### [本文]
PCI DSS(Payment Card Industry Data Security Standard)とは、クレジットカード会員情報の安全な取り扱いを目的に策定されたクレジットカード業界のセキュリティ基準です。国際カードブランドのAmerican Express、Discover、JCB、Mastercard、Visaの5社により、2004年に策定されました。

PCI DSSが策定される以前は各ブランドが独自のセキュリティ基準を定めており、クレジットカード事業者は、各ブランドが求める要件に対応する上で大きな負担がかかっていました。また、インターネットの普及により、クレジットカード決済の件数が急増した結果、情報流出や不正使用なども多発するようになりました。これらを受け、国際カードブランド5社が共同で策定した新しいセキュリティ基準がPCI DSSです。

2022年3月に公開されたバージョン4.0では、前バージョン以降に普及した新技術やフィッシング、オンラインスキミングなど新しいサイバー攻撃手法への対応、クラウドサービスへの考え方の整理などの変更点が盛り込まれています。

バージョン3.2.1は2024年3月31日に終了予定のため、その期限までに移行を完了させる必要があります。ただ、技術的に困難な移行や対応負担が重い51の新要件については、2025年3月31日まで猶予が設けられています。猶予期間中はベストプラクティス要件の扱いになっているため、期限までに対応を済ませましょう。

PCI DSSに準拠することで、一定の高い水準を満たしたセキュリティ品質を実現できるようになります。情報流出や不正利用といったセキュリティ事故のリスクが低減されるでしょう。

ただし、その前提として、まずは自社のセキュリティ対策レベルとPCI DSSのセキュリティ要件との差を正確に把握・分析する必要があります。両者のギャップを正しく把握できなければ、効率的なPCI DSS準拠がかなわず、人件費やシステム投資など無駄なコストが発生してしまうからです。

バージョン移行の期限はそれほど長くなく、セキュリティの脆弱性の対策は早いほうが望ましいため、早急な対応が求められます。

3Dセキュア2.0(EMV 3Dセキュア)

3Dセキュアとは、インターネット上でのクレジットカード決済をより安全に行えるよう、Visaが開発した本人認証の仕組みです。3Dセキュアによる認証はVisaだけでなく、American Express、JCB、Mastercardでも採用されており、各ブランドで次のように呼ばれています。

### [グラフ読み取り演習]

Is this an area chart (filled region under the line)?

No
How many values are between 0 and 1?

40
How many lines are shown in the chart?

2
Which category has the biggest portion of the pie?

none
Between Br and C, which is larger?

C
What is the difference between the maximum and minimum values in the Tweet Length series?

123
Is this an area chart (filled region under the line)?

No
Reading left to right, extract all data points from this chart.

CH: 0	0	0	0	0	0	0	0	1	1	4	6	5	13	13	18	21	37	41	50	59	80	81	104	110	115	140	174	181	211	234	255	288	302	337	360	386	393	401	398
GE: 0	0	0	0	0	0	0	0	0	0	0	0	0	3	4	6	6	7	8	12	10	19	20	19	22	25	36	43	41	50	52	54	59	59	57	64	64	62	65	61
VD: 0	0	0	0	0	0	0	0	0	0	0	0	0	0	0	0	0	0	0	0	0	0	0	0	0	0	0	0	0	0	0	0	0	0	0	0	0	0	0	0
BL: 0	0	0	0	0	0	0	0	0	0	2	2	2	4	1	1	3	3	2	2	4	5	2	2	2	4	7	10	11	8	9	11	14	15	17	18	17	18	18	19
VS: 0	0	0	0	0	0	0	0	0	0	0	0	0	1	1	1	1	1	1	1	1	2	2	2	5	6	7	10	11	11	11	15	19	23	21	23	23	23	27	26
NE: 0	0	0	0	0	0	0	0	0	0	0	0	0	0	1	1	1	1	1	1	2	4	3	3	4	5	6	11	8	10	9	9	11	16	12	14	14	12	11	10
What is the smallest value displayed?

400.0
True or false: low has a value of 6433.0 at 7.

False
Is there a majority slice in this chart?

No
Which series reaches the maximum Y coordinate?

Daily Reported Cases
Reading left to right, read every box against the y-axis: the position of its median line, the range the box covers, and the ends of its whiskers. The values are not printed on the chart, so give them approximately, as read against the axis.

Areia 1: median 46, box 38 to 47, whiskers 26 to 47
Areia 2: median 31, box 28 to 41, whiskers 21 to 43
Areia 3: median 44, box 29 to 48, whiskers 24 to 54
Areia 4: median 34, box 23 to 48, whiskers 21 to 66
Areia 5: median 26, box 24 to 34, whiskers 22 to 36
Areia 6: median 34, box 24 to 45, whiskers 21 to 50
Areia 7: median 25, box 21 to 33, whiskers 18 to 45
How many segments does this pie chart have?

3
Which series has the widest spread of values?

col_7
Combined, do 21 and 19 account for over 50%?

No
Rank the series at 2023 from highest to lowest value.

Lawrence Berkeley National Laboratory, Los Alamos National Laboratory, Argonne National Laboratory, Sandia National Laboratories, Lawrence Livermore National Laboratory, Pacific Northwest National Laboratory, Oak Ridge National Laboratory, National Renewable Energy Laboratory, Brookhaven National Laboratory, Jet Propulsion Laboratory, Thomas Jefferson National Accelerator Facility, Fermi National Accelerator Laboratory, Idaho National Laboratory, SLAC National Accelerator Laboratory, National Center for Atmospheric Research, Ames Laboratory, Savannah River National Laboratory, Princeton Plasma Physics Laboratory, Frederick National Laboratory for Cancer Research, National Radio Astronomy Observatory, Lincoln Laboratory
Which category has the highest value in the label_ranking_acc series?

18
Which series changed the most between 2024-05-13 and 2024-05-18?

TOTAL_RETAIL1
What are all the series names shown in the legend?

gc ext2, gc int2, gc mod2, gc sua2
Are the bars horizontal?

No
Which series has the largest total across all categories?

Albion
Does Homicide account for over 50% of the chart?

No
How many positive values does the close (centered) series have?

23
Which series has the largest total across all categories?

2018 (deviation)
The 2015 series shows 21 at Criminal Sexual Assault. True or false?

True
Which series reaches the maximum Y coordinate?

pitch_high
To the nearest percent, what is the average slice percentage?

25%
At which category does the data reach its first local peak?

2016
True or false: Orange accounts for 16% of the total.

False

### [課題一覧]
**1.** 決済セキュリティに関する本文によると、PCI DSSは何年に策定されましたか。
**2.** 決済セキュリティに関する本文を、最後の文の後から書き継いでください。
課題に取り組むうえで、データを参照する必要はありません。

### [解答一覧]
**1.** 2004年です。

**2.**
  • Visa:Visa Secure
  • AMEX:American Express SafeKey
  • JCB:J/Secure
  • Mastercard : Mastercard SecureCode


従来、インターネット上でのクレジットカード決済は、クレジットカードの番号や有効期限など、クレジットカードに記載されている情報のみで行っていました。これに対し、3Dセキュアに対応したクレジットカードの場合は、カード記載の情報に加えて本人認証が必要です。

本人認証の方法として3Dセキュア 1.0では、ユーザーが設定した固定パスワードなどが用いられていました。そのため、本人でもパスワードを忘れると決済できないことがありました。しかし、3Dセキュア2.0では、スマホアプリやSMSでのワンタイムパスワード、生体認証などが利用できます。

また、3Dセキュア 1.0では認証フローの煩雑さが決済の障害となり、いわゆるカゴ落ち(利用者が決済中に離脱すること)の原因になる面がありました。しかし、2.0からは高リスク時のみ認証を求めるリスクベース認証が採用されています。これにより、カゴ落ちの改善が可能です。

3Dセキュア2.0は、ますます利便性と厳重なセキュリティが両立する仕組みになりました。

セキュリティ面でも、1.0の場合、フィッシング詐欺でID・パスワードが流出すると不正利用されるリスクがありました。しかし2.0では、ワンタイムパスワードや生体認証、QRコード認証などの採用により、不正利用のリスクが低くなり安全性が高まっています。

2.0がリリースされるに伴い、これまで利用できていた3Dセキュア 1.0は廃止が決まりました。カードブランド各社の意向で2022年10月から2.0へ全面移行となります。これまでのバージョンはセキュリティ性が低い上、移行期間が過ぎた後は1.0での不正取引発生時のチャージバック補償がなくなるなど、取引のリスクが高まります。2.0に移行後は便利な本人認証に加えてチャージバック補償を受けられるため、早めに対応しましょう。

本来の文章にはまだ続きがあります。